Top of SOURCE RECORDS

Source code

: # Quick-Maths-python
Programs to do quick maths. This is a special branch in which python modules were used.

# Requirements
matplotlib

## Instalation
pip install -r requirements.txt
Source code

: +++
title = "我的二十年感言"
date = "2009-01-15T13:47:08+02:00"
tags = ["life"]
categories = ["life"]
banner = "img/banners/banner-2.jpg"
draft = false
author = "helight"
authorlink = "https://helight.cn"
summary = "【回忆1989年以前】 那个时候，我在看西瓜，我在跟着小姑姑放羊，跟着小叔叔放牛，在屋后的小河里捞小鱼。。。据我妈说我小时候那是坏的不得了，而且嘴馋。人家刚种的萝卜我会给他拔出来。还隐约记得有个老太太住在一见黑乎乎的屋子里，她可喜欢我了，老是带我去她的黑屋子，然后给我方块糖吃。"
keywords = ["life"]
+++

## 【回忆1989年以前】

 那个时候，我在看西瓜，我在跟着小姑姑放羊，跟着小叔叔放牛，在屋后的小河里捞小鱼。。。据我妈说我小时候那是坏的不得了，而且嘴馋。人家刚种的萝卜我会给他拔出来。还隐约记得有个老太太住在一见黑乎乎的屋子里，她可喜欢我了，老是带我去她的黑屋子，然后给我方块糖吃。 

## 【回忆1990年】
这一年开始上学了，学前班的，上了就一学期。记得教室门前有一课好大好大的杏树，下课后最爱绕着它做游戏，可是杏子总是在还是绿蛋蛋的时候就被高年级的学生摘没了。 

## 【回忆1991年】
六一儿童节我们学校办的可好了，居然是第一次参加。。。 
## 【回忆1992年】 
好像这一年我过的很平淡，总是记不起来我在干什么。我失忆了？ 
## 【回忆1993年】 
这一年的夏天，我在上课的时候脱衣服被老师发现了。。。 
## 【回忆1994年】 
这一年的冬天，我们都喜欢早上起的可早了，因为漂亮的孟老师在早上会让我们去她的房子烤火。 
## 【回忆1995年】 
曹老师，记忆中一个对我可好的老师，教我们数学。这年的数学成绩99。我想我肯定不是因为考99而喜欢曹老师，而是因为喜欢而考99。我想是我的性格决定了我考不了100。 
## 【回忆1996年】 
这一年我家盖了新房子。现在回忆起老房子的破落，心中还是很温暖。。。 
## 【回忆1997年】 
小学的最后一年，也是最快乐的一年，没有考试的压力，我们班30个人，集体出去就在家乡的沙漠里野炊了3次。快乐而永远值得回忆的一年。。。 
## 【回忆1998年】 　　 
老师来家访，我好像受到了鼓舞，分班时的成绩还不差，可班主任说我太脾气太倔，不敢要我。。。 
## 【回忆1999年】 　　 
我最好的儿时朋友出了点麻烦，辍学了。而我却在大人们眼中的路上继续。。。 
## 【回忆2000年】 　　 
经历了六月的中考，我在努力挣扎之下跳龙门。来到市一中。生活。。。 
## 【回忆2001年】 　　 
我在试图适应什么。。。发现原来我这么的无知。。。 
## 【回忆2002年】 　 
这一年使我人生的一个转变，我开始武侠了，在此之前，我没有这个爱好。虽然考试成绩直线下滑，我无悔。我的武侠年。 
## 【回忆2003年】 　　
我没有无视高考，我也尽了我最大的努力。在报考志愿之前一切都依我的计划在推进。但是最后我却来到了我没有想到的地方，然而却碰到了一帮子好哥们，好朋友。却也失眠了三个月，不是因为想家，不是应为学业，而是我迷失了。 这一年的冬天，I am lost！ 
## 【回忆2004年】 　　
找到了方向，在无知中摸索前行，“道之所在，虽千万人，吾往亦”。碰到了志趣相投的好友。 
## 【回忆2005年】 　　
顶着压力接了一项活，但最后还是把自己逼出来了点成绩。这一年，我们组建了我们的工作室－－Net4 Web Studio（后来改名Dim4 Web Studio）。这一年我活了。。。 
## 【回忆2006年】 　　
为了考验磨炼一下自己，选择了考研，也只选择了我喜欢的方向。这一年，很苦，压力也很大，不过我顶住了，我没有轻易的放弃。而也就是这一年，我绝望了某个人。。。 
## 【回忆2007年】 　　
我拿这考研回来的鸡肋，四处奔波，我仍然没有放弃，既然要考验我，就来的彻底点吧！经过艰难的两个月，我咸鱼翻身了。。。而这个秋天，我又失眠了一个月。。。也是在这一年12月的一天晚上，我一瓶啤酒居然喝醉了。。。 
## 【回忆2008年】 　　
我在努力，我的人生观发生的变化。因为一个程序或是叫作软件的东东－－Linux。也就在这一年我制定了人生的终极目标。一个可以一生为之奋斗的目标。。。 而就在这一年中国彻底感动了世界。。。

Bottom of SOURCE RECORDS

WHAT THE TASK ASKS: Whenever a line of the data includes the word "她可喜欢我了", show that line in full.

FINAL ANSWER:
summary = "【回忆1989年以前】 那个时候，我在看西瓜，我在跟着小姑姑放羊，跟着小叔叔放牛，在屋后的小河里捞小鱼。。。据我妈说我小时候那是坏的不得了，而且嘴馋。人家刚种的萝卜我会给他拔出来。还隐约记得有个老太太住在一见黑乎乎的屋子里，她可喜欢我了，老是带我去她的黑屋子，然后给我方块糖吃。"
 那个时候，我在看西瓜，我在跟着小姑姑放羊，跟着小叔叔放牛，在屋后的小河里捞小鱼。。。据我妈说我小时候那是坏的不得了，而且嘴馋。人家刚种的萝卜我会给他拔出来。还隐约记得有个老太太住在一见黑乎乎的屋子里，她可喜欢我了，老是带我去她的黑屋子，然后给我方块糖吃。 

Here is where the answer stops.